Their Poptones compilation Your New Favourite Band launched them to Next-Big-Thing status in the early 2000s, but it curates the pick of their first two albums, of which this is the best. Purists might scoff at their cartoonish image, but put Hate To Say I Told You So on loud and resistance is futile.
White Stripes – White Blood Cells (2001)
Just as the testosterone-fuelled, big-shorted plod of nu-metal was using the most cretinous aspects of hip-hop to dumb down hard rock to within an inch of its life, Jack White and his alleged sister (actually ex-wife) Meg succeeded by dumbing it up instead.
Stripping their sound down to just guitar, vocals and drums, the White Stripes took skinny-assed blues riffs and crunching rhythm and along with a fair modicum of lyrical wit, made a sound that somehow sounded totally original.
This third album remains their finest hour, and showed that going back to basics could sound anything but reductive or simplistic.

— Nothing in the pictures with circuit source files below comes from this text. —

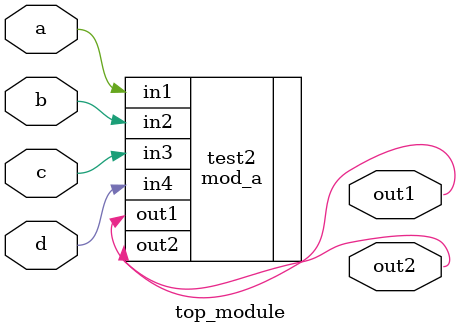
<source format=v>
module top_module ( 
    input a, 
    input b, 
    input c,
    input d,
    output out1,
    output out2
);

    mod_a test2(.out1(out1),
                .out2(out2),
                .in1(a),
                .in2(b),
                .in3(c),
                .in4(d)
               );
    
endmodule

</source>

Proof that Garage Rock need not just be about the purist primitivism of influential garage revivalists such as Billy Childish, John Dwyer’s musical vision took a similarly brutal but effective rock’n’roll songwriting framework and coated it in lo-fi sound effects and claustrophobic cave-fulls of reverb and feedback, while retaining the adrenaline-wired buzz that always characterised the best garage rock.
There are plenty of other examples to choose from Thee Oh Sees’ prolific output, but they’ve arguably never bettered this album.